→ Selected passage:
------------
Bias in Journalism | What it is & what to do about it.

Tucker Carlson goes on and on about how we must all give Donald Trump a fair shot, momentarily letting amnesia cloud his memory. You chuckle as you recall his “fair” coverage of Barack Obama and change the channel. Now it’s Rachel Maddow giving a 20-minute monologue about corruption in the Trump campaign. This is the same woman who didn’t seem to have any morals when it was Hillary Clinton and her camp in the spotlight. Next. Now we have Anderson Cooper. Now it gets a bit more complicated. With Carlson and Maddow, you know what you’re getting. They each have agendas and spout their blatant opinions all night long. But what about when a journalist decides to go the old-fashioned route? When you have a pretty solid guy who appears to cover both sides? Is he really unbiased? Is that even possible?
------------
→ Questions to answer:
1) From the passage on bias in journalism, copy the text that begins at the words "Bias in Journalism" and stops after the words "Is that even possible?".
2) In the passage on bias in journalism, how long is Rachel Maddow's monologue about corruption in the Trump campaign?
------------
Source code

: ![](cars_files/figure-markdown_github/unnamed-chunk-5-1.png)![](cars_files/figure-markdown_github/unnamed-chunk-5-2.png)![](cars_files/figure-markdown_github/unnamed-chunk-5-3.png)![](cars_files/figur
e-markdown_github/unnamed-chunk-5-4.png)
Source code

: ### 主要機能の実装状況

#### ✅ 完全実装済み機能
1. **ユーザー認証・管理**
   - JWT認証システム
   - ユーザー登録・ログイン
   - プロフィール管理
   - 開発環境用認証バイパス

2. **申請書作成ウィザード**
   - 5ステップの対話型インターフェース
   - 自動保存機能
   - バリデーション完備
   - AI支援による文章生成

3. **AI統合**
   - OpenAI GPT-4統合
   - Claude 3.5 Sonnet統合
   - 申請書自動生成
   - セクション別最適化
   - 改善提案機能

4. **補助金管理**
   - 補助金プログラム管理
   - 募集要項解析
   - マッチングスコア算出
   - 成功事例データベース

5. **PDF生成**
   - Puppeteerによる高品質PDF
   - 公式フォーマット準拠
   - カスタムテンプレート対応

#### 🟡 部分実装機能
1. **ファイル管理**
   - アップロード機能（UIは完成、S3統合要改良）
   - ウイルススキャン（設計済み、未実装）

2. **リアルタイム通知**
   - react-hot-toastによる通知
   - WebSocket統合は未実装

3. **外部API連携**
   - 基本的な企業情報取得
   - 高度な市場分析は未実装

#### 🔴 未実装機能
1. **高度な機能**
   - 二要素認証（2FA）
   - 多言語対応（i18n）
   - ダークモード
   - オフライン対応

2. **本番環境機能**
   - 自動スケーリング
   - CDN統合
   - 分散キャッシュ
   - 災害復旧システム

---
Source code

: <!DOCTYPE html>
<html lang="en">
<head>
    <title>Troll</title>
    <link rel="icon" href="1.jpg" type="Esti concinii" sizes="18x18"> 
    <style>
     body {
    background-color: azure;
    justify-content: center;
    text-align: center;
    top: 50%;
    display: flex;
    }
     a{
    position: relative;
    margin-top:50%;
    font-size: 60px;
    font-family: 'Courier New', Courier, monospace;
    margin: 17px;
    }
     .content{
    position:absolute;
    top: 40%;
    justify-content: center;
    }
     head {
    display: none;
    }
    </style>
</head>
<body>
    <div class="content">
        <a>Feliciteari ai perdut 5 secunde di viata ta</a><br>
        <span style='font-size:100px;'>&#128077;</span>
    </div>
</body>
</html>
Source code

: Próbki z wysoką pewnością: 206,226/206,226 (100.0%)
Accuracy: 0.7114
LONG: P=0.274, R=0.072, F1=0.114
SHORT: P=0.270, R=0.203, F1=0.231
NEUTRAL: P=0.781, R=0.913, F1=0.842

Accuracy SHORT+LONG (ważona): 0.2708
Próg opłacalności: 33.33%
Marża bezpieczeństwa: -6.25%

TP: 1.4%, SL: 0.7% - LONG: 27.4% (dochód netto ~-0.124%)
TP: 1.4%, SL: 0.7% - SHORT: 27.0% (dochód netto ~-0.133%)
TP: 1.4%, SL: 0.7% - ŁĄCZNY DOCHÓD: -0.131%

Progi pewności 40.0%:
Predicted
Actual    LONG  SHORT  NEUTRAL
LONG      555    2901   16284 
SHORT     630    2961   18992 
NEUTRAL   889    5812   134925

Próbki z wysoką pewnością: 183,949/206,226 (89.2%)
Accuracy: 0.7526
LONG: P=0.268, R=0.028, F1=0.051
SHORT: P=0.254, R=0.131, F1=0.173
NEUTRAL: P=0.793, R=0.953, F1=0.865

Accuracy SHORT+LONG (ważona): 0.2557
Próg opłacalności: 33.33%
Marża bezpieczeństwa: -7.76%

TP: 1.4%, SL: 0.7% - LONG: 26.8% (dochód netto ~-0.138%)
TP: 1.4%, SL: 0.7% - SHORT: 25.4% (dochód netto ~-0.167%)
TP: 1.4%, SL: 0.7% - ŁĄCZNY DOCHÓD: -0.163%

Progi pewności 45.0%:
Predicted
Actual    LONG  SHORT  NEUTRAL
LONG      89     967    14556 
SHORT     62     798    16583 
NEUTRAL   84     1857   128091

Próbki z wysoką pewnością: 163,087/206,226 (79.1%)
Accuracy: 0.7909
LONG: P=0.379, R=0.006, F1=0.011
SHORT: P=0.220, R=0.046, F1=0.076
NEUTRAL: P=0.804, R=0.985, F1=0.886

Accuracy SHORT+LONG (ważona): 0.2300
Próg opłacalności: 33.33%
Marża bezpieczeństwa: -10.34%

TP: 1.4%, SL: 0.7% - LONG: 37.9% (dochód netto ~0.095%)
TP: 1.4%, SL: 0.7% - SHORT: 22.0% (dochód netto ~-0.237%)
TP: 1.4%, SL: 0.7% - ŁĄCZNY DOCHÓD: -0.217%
------------
→ Per-task answers:
1)
Bias in Journalism | What it is & what to do about it.

Tucker Carlson goes on and on about how we must all give Donald Trump a fair shot, momentarily letting amnesia cloud his memory. You chuckle as you recall his “fair” coverage of Barack Obama and change the channel. Now it’s Rachel Maddow giving a 20-minute monologue about corruption in the Trump campaign. This is the same woman who didn’t seem to have any morals when it was Hillary Clinton and her camp in the spotlight. Next. Now we have Anderson Cooper. Now it gets a bit more complicated. With Carlson and Maddow, you know what you’re getting. They each have agendas and spout their blatant opinions all night long. But what about when a journalist decides to go the old-fashioned route? When you have a pretty solid guy who appears to cover both sides? Is he really unbiased? Is that even possible?

2) 20 minutes.